* _Text-based design files_
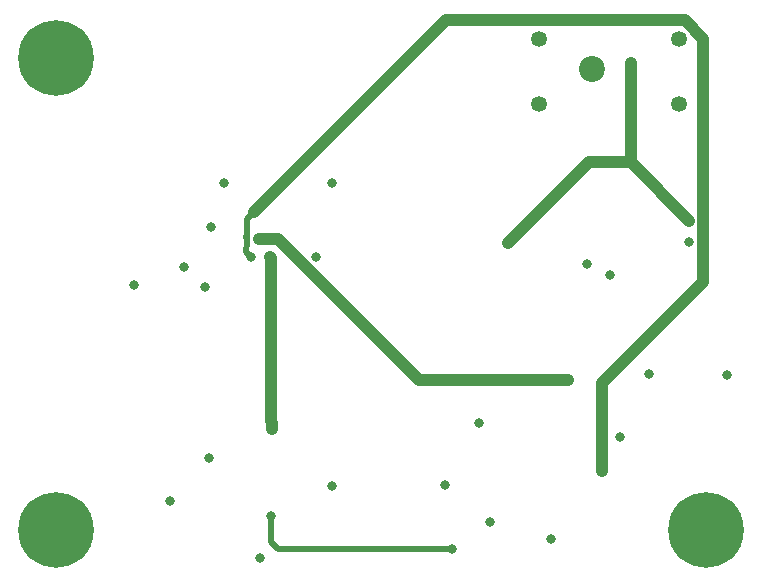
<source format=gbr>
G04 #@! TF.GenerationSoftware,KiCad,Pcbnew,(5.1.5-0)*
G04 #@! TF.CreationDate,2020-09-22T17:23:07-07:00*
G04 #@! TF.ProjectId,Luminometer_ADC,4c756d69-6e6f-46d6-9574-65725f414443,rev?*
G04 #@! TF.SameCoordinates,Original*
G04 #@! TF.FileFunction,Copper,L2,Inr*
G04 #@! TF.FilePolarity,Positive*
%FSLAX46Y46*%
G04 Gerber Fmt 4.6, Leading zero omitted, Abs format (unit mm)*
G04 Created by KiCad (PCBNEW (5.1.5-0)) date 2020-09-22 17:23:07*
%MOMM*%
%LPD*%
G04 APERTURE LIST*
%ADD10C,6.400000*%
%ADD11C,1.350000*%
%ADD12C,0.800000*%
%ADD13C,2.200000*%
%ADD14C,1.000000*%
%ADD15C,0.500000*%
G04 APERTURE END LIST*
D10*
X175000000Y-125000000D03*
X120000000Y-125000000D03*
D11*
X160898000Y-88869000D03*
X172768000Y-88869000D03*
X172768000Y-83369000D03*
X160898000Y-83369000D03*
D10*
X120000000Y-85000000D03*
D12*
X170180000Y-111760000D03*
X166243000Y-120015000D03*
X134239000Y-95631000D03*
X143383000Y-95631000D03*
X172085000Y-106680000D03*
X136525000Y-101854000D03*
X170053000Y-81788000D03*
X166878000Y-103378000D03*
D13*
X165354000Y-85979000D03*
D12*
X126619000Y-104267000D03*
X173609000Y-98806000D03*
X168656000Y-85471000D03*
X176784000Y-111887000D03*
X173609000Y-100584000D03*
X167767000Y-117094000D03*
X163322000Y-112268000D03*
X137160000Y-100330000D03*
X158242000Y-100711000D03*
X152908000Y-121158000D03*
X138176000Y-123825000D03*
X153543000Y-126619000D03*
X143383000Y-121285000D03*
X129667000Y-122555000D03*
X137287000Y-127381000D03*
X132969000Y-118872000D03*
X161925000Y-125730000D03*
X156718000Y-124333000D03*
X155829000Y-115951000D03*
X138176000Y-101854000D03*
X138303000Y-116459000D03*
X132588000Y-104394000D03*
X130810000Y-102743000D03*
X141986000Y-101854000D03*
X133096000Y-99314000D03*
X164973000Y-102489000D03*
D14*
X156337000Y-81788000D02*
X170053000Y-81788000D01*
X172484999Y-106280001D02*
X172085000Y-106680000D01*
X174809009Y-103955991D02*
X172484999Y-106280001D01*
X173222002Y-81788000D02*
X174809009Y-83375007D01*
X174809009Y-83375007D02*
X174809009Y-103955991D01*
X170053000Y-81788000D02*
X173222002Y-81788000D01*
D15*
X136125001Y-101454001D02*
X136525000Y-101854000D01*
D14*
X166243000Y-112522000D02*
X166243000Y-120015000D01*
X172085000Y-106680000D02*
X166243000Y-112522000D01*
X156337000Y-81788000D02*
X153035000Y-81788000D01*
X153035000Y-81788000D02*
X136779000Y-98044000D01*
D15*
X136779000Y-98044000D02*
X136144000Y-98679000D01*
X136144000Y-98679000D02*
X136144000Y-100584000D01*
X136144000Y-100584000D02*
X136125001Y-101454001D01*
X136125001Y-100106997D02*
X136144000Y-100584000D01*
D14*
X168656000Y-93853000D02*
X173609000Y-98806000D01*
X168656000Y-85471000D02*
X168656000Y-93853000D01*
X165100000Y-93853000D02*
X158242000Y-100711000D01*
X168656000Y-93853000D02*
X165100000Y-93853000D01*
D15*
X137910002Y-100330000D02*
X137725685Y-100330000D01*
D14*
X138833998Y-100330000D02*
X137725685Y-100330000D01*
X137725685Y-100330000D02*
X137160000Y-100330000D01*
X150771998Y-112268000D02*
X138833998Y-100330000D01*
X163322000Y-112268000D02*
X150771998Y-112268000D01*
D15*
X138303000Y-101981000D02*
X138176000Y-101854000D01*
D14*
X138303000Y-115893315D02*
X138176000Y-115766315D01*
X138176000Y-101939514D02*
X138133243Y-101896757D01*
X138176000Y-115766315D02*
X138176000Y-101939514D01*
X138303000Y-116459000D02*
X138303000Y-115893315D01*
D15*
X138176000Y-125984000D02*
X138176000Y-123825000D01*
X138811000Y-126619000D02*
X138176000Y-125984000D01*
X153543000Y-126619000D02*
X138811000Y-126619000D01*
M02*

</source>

* _TASK DIRECTIONS_
Search the records for the string "KiCad" and report each line that has it.

* _TASK RESULT_
G04 #@! TF.GenerationSoftware,KiCad,Pcbnew,(5.1.5-0)*
G04 Created by KiCad (PCBNEW (5.1.5-0)) date 2020-09-22 17:23:07*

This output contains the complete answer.